Popular Buddhism shares the Hindu incarnation concept with its own modifications.  It teaches that every conscious being possesses the “Buddha nature” and is, therefore, capable of becoming a Buddha.  Buddha, in earlier teachings[3], was truly a human teacher who lived and taught.  However, in Mayahana Buddhism, the idea of the “eternal” Buddha, embodying the absolute truth, developed, and Buddha was elevated to Godhood.  In order to reveal his message to humankind, this eternal Buddha manifests himself from time to time as an earthly Buddha to live and work among humans.  Thus, Siddhartha Gautama, the founder of Buddhism, became just one of the earthly appearances, a phantom apparition created by the eternal Buddha[4].  Buddhism incorporated the elements of the Indian system of the gods and heavens and responded to the popularity of Bhakti Hinduism, personal devotion to savior deities.  The Absolute or Buddha nature was seen by some as having attributes manifest as eternal Buddhas and bodhisattvas[5]  who existed in spiritual realms and offered their merits, protection and help toward enlightenment to all their followers who were devoted to them.

The chief ones among the eternal bodhisattvas were Avalokitesvara, a personification of compassion, and Manjusri, a personification of wisdom.
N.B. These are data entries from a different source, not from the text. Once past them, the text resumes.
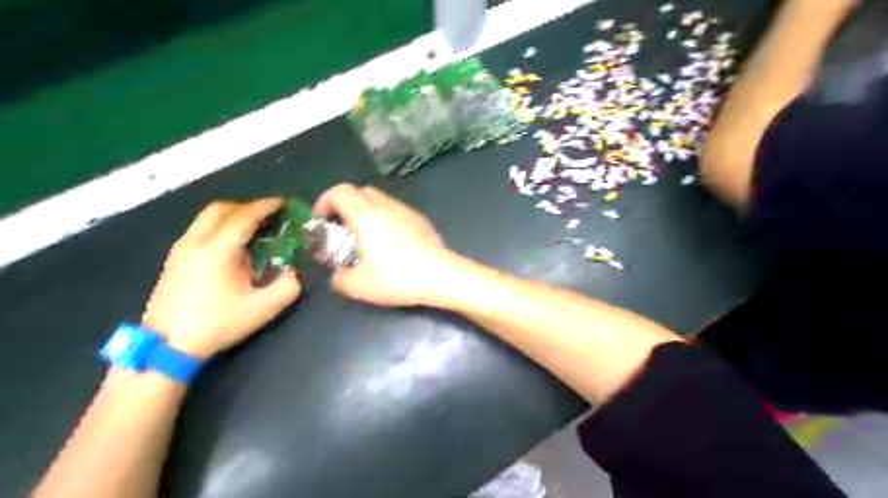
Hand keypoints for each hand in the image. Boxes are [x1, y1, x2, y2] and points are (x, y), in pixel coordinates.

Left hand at [143, 199, 300, 357]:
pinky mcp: (174, 260)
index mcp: (217, 250)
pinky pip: (200, 231)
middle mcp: (196, 242)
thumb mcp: (263, 309)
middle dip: (248, 207)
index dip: (266, 206)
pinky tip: (233, 249)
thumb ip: (288, 286)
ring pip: (207, 218)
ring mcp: (181, 250)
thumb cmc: (217, 324)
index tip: (283, 204)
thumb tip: (292, 272)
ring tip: (254, 232)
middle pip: (221, 209)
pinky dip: (220, 228)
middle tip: (269, 217)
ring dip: (233, 217)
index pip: (244, 216)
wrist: (167, 347)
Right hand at [314, 183, 452, 306]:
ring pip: (381, 200)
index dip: (325, 201)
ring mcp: (407, 211)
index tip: (321, 219)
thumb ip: (340, 278)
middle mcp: (387, 206)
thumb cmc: (397, 277)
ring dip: (367, 212)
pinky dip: (385, 219)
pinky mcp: (422, 221)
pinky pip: (397, 211)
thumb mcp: (359, 286)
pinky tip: (391, 244)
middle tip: (342, 229)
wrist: (441, 275)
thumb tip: (339, 275)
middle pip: (360, 191)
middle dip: (345, 206)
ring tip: (366, 238)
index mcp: (367, 215)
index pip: (340, 191)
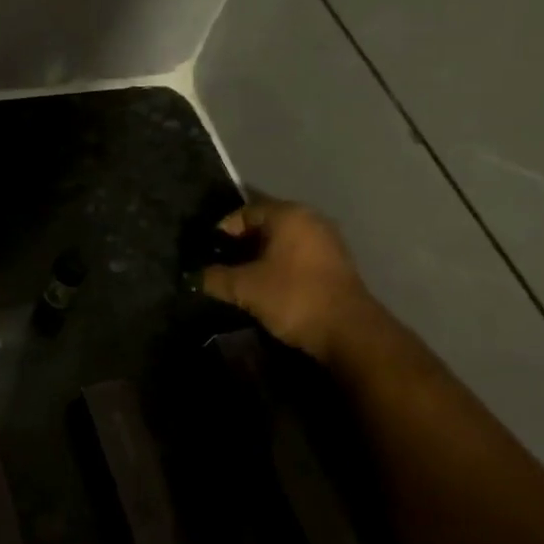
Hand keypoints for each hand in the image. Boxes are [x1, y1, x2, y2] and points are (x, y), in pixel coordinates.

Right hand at [200, 197, 377, 365]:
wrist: (349, 332)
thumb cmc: (293, 297)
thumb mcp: (245, 288)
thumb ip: (215, 278)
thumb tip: (194, 276)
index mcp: (289, 214)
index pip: (245, 211)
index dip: (222, 230)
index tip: (208, 252)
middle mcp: (311, 219)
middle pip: (266, 224)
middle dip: (241, 243)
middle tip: (221, 264)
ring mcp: (328, 241)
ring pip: (283, 241)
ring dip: (261, 256)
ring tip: (242, 278)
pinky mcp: (337, 264)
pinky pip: (299, 256)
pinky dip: (280, 266)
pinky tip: (268, 286)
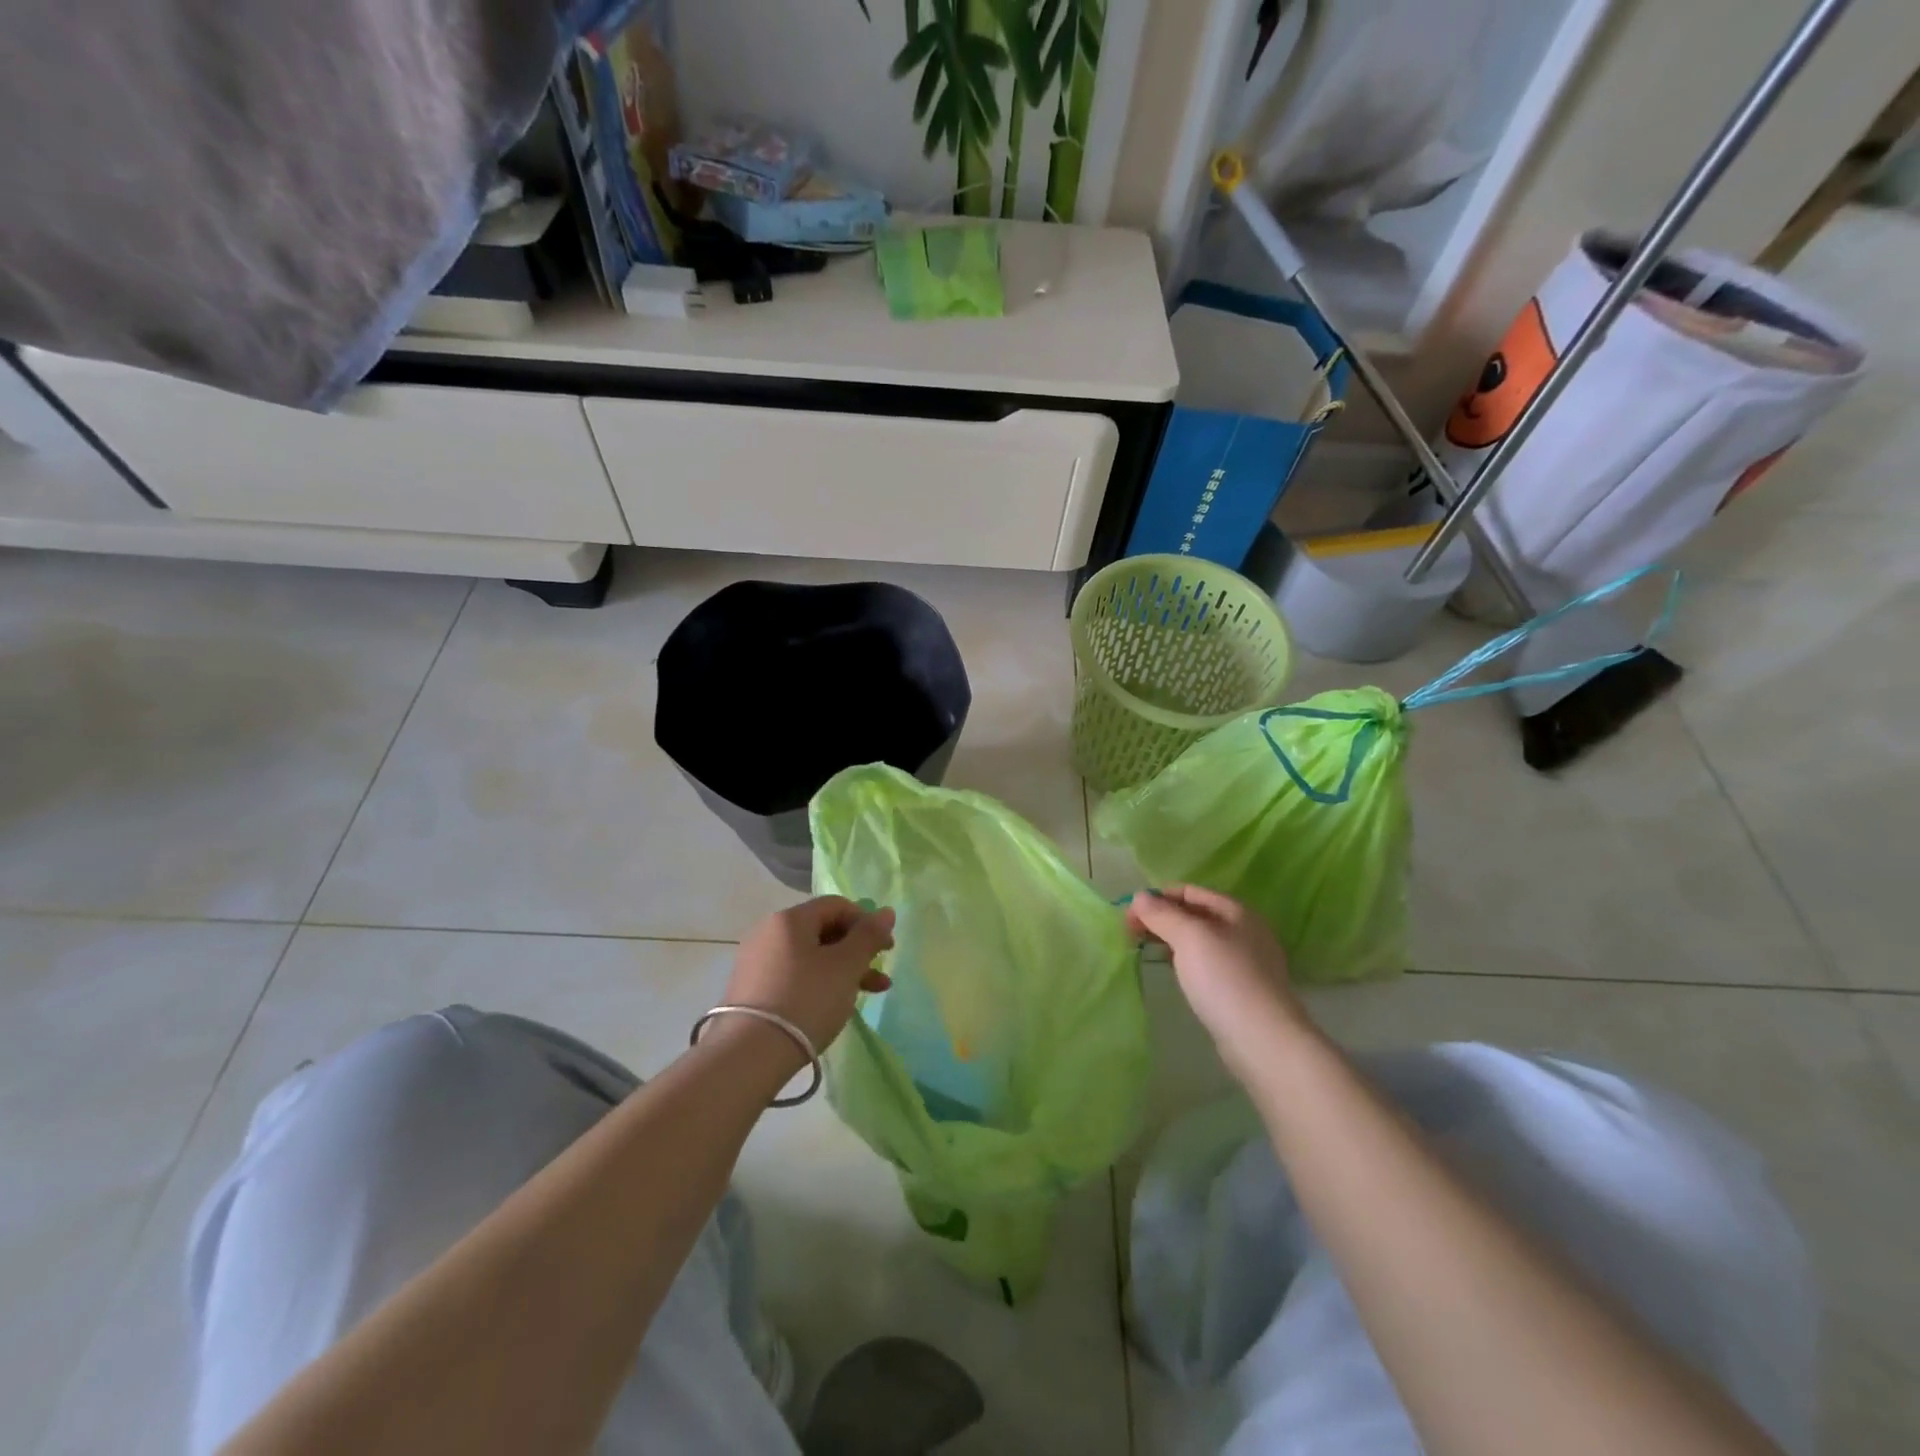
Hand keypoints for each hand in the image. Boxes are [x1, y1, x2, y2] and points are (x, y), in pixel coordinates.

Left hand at [718, 897, 896, 1067]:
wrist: (749, 1055)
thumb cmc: (805, 1000)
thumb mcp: (846, 966)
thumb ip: (869, 936)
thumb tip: (887, 911)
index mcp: (790, 919)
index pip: (836, 905)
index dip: (866, 922)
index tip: (886, 949)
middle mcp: (768, 932)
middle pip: (822, 931)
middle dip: (856, 951)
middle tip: (879, 976)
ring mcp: (756, 962)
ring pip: (810, 957)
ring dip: (842, 971)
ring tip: (867, 995)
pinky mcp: (751, 990)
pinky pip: (793, 976)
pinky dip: (818, 984)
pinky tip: (832, 1006)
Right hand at [1126, 886, 1312, 1080]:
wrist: (1263, 1040)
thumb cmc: (1225, 979)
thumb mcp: (1189, 937)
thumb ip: (1163, 914)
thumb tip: (1139, 896)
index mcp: (1236, 912)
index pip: (1189, 891)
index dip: (1157, 898)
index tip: (1129, 915)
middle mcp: (1244, 932)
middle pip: (1195, 914)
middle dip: (1161, 918)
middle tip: (1130, 933)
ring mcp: (1245, 962)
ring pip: (1199, 941)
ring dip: (1170, 940)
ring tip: (1145, 950)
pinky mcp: (1240, 990)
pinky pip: (1206, 964)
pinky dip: (1184, 961)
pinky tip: (1173, 973)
And among the eternal Buddhas were Aksobhya (the Imperturbable), Amitabha (Eternal Light) and Amitayus (Eternal life).



Footnotes:

[1] This is a Sanskrit term meaning “blown out,” referring to the extinction of all worldly desires, or salvation. Though the term originated in Vedantic writings (Bhagavad-Gita and the Vedas), it is most often associated with Buddhism. In Hinayana Buddhism the term is equated with extinction, while in Mahayana Buddhism it is a state of bliss (Dictionary of Philosophy and Religion, p. 393).

[2] The theological centerpiece of the epic is the Bhagavad Gita (Dictionary of World Religions, p. 448).
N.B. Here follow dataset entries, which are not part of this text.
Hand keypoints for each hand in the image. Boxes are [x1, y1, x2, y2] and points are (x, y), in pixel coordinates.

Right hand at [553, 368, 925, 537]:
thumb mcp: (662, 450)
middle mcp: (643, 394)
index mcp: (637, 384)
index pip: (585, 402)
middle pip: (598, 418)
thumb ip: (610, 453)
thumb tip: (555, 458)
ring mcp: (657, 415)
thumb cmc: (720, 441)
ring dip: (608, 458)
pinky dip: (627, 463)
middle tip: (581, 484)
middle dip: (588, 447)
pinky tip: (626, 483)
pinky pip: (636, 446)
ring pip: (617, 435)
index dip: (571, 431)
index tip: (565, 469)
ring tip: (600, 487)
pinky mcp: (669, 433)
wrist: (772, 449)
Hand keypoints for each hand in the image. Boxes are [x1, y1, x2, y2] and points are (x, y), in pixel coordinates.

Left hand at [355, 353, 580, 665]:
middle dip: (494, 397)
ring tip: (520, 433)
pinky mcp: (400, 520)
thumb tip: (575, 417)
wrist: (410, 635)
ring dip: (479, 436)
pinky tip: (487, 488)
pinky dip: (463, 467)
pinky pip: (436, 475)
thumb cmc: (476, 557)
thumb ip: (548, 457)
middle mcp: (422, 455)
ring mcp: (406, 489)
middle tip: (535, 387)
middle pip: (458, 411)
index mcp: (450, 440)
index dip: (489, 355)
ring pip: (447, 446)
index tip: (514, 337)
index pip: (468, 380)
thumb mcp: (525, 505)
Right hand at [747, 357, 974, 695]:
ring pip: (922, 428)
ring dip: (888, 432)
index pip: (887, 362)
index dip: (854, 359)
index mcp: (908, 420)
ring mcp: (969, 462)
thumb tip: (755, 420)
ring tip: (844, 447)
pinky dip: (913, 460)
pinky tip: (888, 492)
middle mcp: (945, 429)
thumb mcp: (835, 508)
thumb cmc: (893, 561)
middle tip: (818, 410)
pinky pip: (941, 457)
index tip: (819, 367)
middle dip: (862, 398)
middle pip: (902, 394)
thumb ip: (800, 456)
[3] Theravada Buddhism, Doctrine of the Elders, is essentially a discipline, which an individual practices in order to achieve salvation for himself by himself. Only monks who have the stamina and will power to live the strenuous religious life can reach this goal, and one who achieves it is called an arhant. There are two types of Nirvana, one with residue and one without. The first is achieved by the arhant here and now, the five aggregates (skandhas: which comprise all individuals; matter, sensation, perception, predisposition and consciousness) are still present, although the cravings that lead to continued rebirth are extinguished. Nirvana without residue refers to the state of the arhant after death about which the Buddha remains silent. There can only be one Buddha in an eon and enlightenment is reserved for an elite few. This aspect of Buddhism is called Hinayana, or Lesser Vehicle.
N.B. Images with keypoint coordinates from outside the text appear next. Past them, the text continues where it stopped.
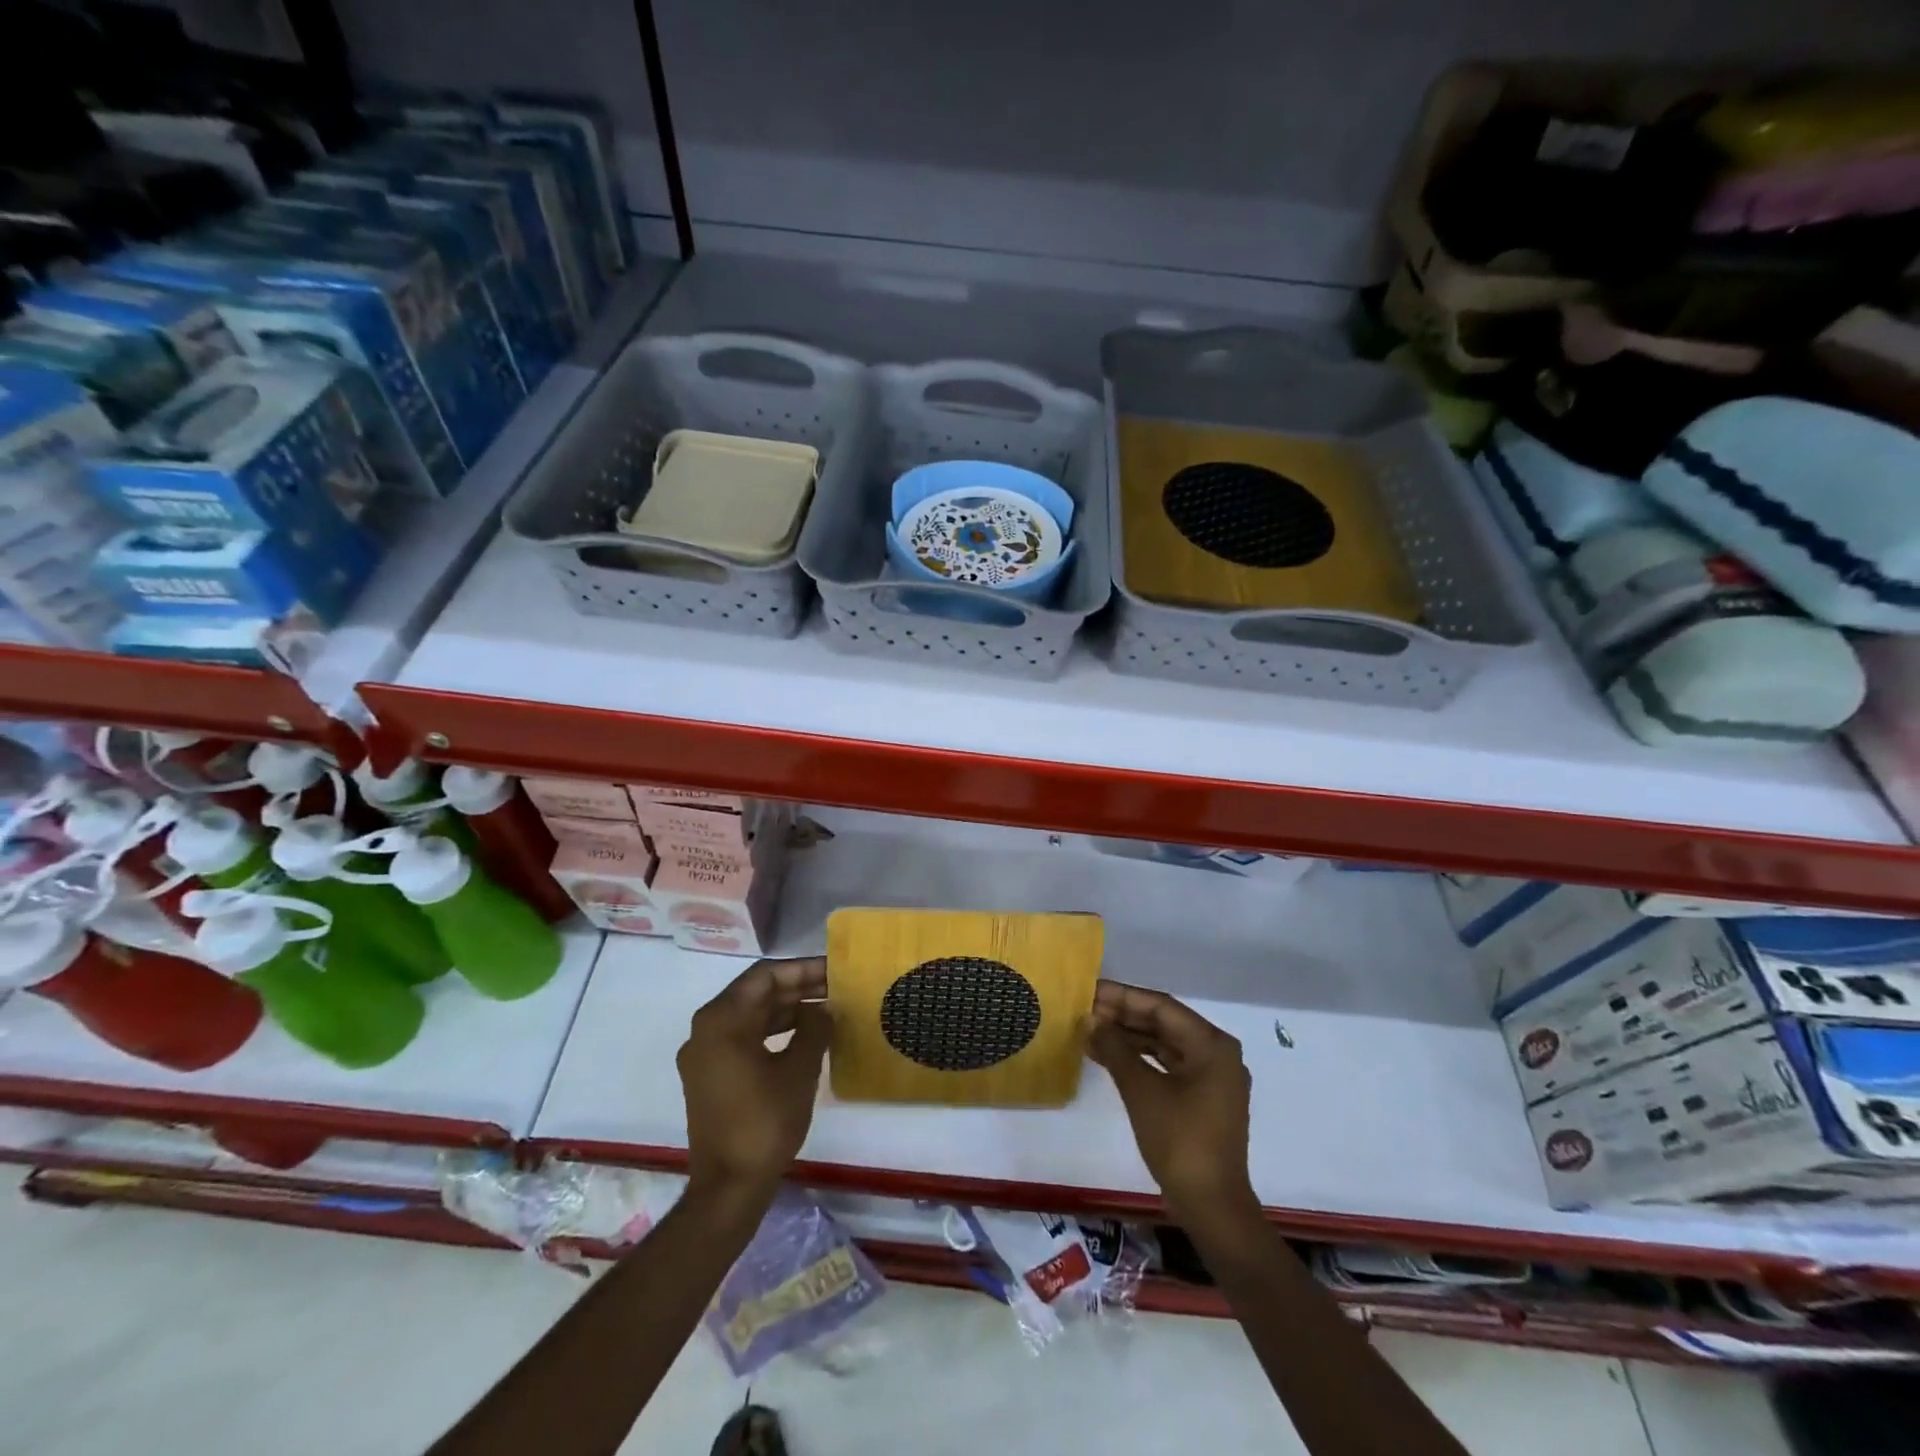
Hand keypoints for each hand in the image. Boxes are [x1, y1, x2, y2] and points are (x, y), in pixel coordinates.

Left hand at [678, 958, 829, 1202]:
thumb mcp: (799, 1070)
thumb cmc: (765, 1122)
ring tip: (827, 1009)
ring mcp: (705, 1054)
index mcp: (722, 1020)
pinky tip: (804, 1036)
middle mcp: (706, 1029)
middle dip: (797, 987)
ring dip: (787, 1009)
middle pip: (756, 993)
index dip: (802, 969)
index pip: (765, 976)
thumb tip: (824, 1009)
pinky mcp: (710, 1075)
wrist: (728, 1187)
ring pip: (751, 1015)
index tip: (834, 970)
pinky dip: (773, 1031)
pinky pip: (744, 1037)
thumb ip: (814, 1029)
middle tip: (837, 987)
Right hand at [1087, 981, 1257, 1229]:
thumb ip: (1115, 1049)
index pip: (1161, 1006)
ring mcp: (1212, 1078)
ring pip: (1164, 1044)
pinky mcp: (1203, 1098)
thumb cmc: (1179, 1141)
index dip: (1122, 997)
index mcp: (1212, 1044)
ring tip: (1090, 1031)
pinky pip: (1168, 1065)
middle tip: (1085, 1010)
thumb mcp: (1141, 1090)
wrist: (1212, 1207)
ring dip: (1128, 1038)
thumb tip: (1090, 1020)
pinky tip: (1108, 1057)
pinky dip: (1139, 1059)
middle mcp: (1217, 1053)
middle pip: (1164, 1023)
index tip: (1090, 991)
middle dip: (1123, 1016)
With the passage of time after the Buddha’s death, Theravada monks were criticized as being too narrow and individualistic in their teachings. Dissensions arose and Buddhism evolved. A new form, Mahayana, or Great Vehicle, came to dominate. (Dictionary of World Religions, pp. 126-127) 

[4] Dictionary of World Religions, p. 129.

[5] Originally this term referred to former Buddhas while they were still in their quest for enlightenment. In Mahayana the bodhisattva postpones his final complete enlightenment and attainment of nirvana in order to aid all other beings in their quest for enlightenment. (Dictionary of World Religions, p. 112).